Abstract

To evaluate the impact of case mix variation on the performance of the Acute Physiology and Chronic Health Evaluation (APACHE) II using measures of calibration and discrimination. APACHE II data were collected prospectively at the surgical intensive care unit of the University of Vermont on all adult admissions over an 8-yr period (excluding cardiac surgical patients, burn patients, and patients < 16 yrs of age). The original case mix was systematically varied to create 2,000 different case mixes ranging in mortality between 5% and 18% using a computer-intensive resampling algorithm. The area under the receiver operating characteristic curve and the Hosmer-Lemeshow C statistic were derived for each of the simulated case mixes with bootstrapping. The surgical intensive care unit at a 450-bed teaching hospital. A group of 6,806 adult surgical patients excluding cardiac surgical patients and burn patients.

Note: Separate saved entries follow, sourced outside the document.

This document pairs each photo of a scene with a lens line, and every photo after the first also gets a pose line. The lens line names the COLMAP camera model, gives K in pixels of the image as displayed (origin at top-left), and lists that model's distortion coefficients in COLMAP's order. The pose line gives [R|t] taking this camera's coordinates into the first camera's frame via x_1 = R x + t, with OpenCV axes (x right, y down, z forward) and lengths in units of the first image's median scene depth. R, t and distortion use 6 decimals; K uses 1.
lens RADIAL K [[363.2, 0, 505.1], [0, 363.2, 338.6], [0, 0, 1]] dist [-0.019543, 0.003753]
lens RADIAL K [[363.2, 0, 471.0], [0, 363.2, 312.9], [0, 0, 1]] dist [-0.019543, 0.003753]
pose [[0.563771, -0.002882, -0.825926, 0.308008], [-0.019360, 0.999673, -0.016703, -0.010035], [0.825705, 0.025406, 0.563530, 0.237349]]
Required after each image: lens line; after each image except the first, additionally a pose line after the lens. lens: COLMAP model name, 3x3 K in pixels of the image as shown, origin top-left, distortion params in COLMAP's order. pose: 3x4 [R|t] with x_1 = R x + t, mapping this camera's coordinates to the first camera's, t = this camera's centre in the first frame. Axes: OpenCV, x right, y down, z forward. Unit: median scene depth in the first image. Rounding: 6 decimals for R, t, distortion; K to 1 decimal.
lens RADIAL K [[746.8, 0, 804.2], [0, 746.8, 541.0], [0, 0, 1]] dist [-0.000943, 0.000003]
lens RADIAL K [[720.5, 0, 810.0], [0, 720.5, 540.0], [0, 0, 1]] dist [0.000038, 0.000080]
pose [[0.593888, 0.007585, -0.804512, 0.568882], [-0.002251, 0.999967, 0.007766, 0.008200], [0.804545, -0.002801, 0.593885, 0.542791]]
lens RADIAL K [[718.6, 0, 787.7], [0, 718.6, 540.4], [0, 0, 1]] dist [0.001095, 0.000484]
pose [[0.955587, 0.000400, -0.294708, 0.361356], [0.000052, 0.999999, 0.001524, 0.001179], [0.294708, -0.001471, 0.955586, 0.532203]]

Simulated data sets were created from a database of patients treated at a single institution to test the hypothesis that the performance of APACHE II is stable across a clinically reasonable range of mortality rates. The discrimination and calibration of APACHE II varied with case mix. The discrimination of APACHE II is not independent of case mix. However, the variability of the Hosmer-Lemeshow statistic as a function of the case mix may simply reflect the limitations of this goodness of fit statistic to assess model calibration. Because the discrimination of APACHE II is a function of case mix, caution should be exercised when using APACHE II-based adjusted mortality rates to compare intensive care units with widely divergent case mixes.